■ **WHAT IS REQUIRED**
Copy the stretch of the Retrix Gold emulator post from "# Retrix Gold" through "version is here...", swapping "advanced" for "improved".

# START OF TEXT EXCERPT

# Retrix Gold Universal Emulator UWP / All Platforms



## Deleted User (Jan 5, 2021)

*Hello,*
Regarding to the old release *"Retrix Silver"..  *the new stable, advanced version is here...

*RetriX Gold (2.7.5.0)

Compatible with:*

*XBOX 1*

*Windows 10* (x64, x86, ARM)

*Surface*

*Lumia 950/XL* (Older devices expected to work)

*Other Devices supports UWP Applications*
*What's New?

Release 2.7.5.0
*
*Cores List*

Add version number for each core (Very important for future usage)
*Cores Update *

You can update the current cores from local (.dll) files

Now I can release updates for the cores only and this will reduce the amount of Retrix updates
*Touch Gamepad Buttons*

Customize buttons positions (individually) now possible for each console
*Auto Save*

Auto save settings moved to saves menu at the top-left
*Sound Effects*

change "success" notification to a lighter sound effect
*FBNeo*

FBNeo games databases updated



Spoiler: Release 2.7.4.0



*Release 2.7.4.0*

*PSX*
Because of an *issue *related to the controller
In this release.. when you start any *PSX *game you have to *choose *if you want to include the* Analog control* or not*.*
*It's completely based on your game requirements*


*The issue*
*Some games was not detect the controller at all when the analog control included*





Spoiler: Release 2.7.2.0 - 2.7.3.0 (XBox Special)

# END OF TEXT EXCERPT
# START OF DATA SECTION

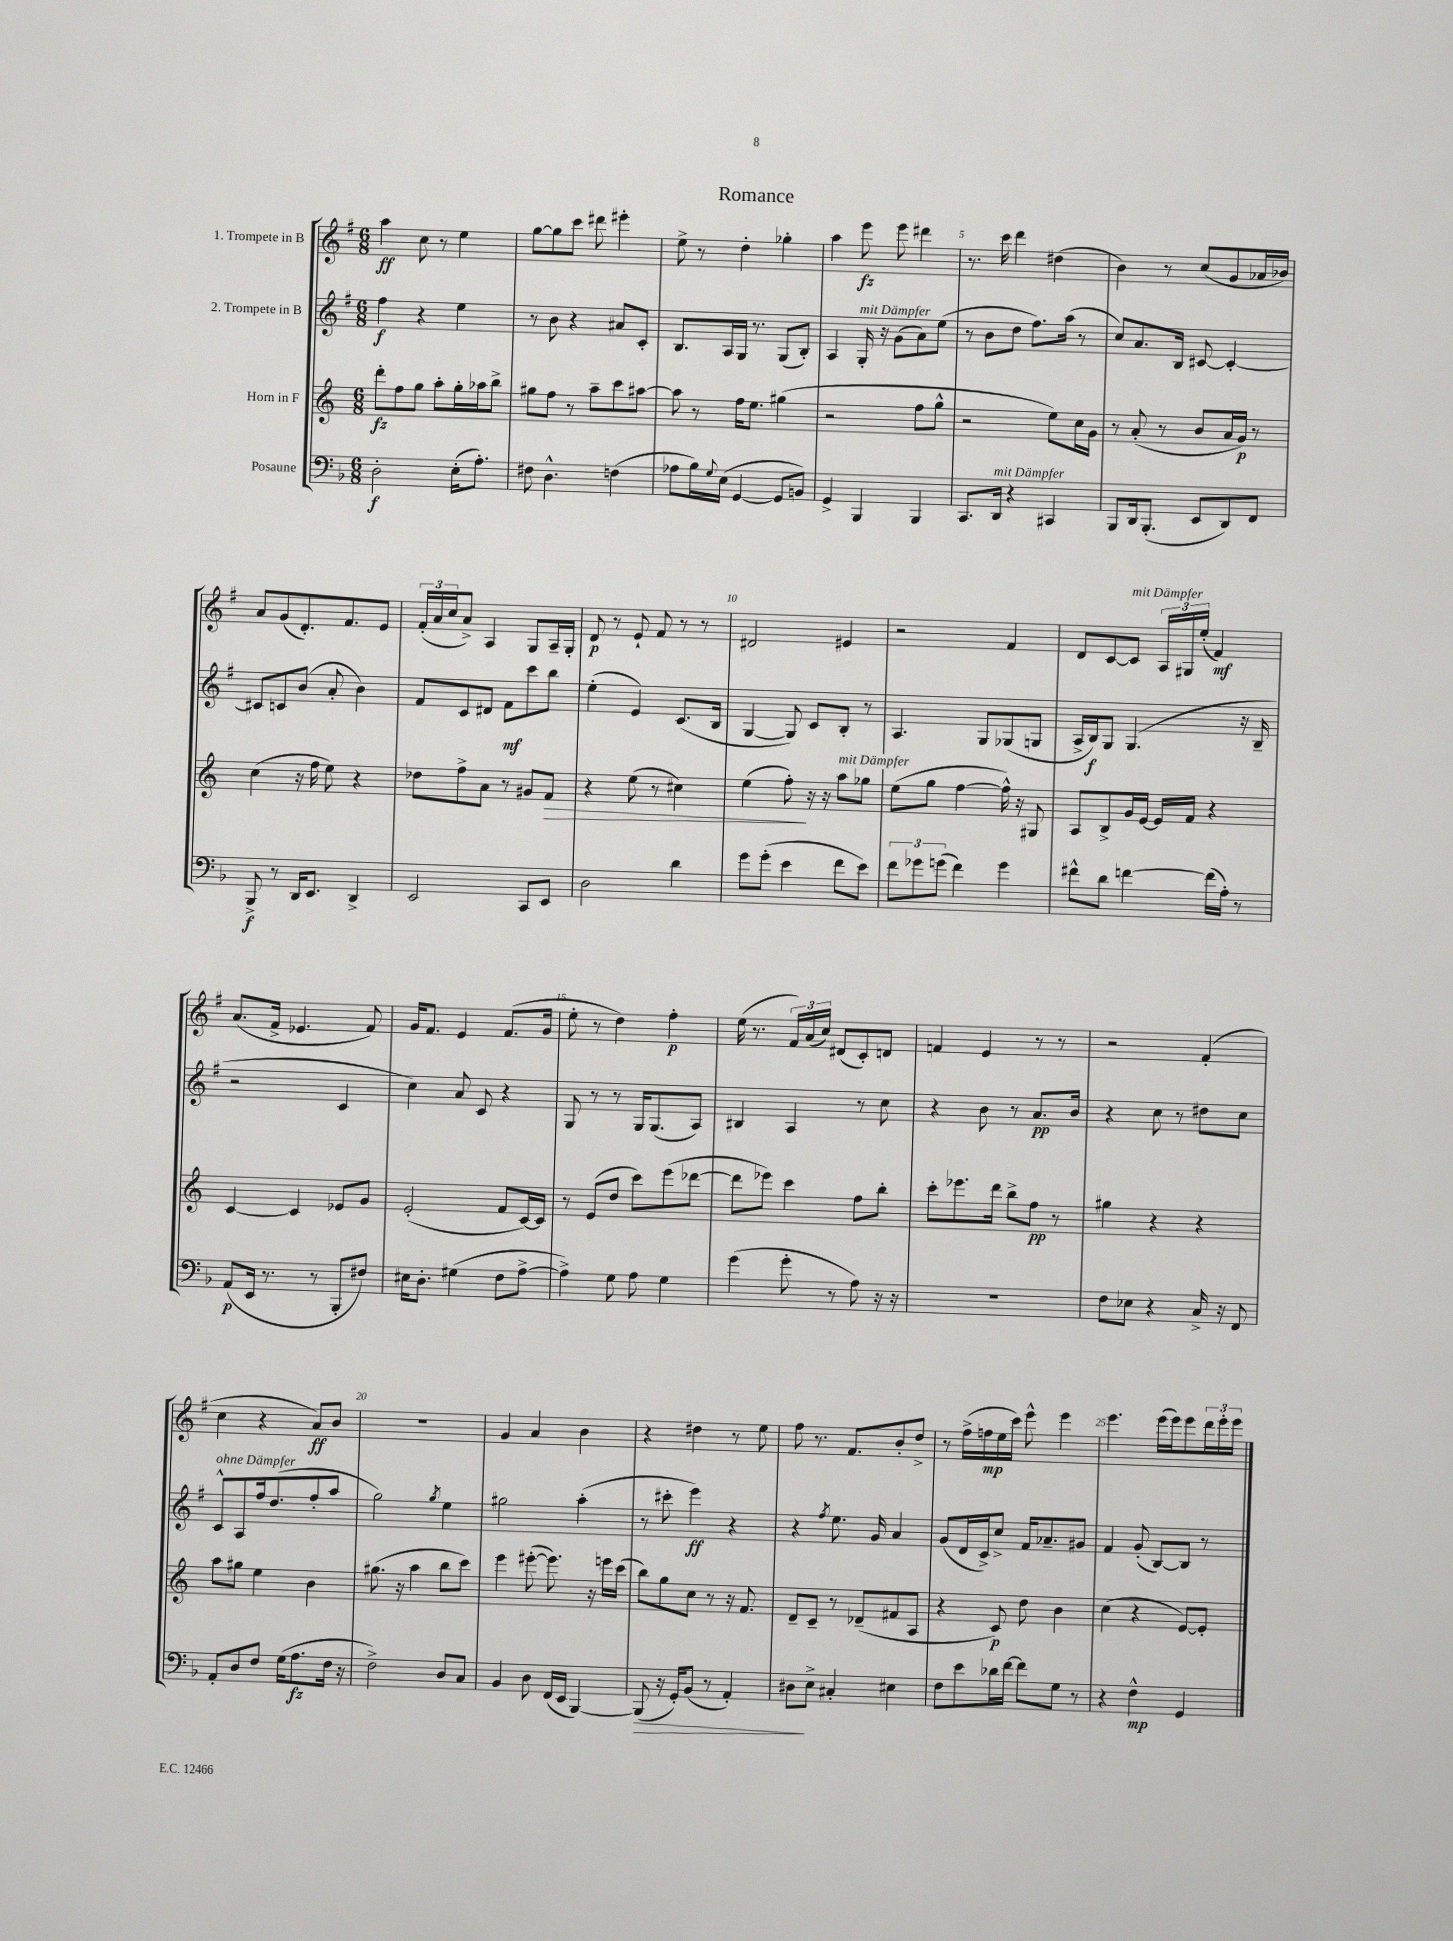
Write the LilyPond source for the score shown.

# END OF DATA SECTION

■ **RESPONSE TO THE TASK**
# Retrix Gold Universal Emulator UWP / All Platforms



## Deleted User (Jan 5, 2021)

*Hello,*
Regarding to the old release *"Retrix Silver"..  *the new stable, improved version is here...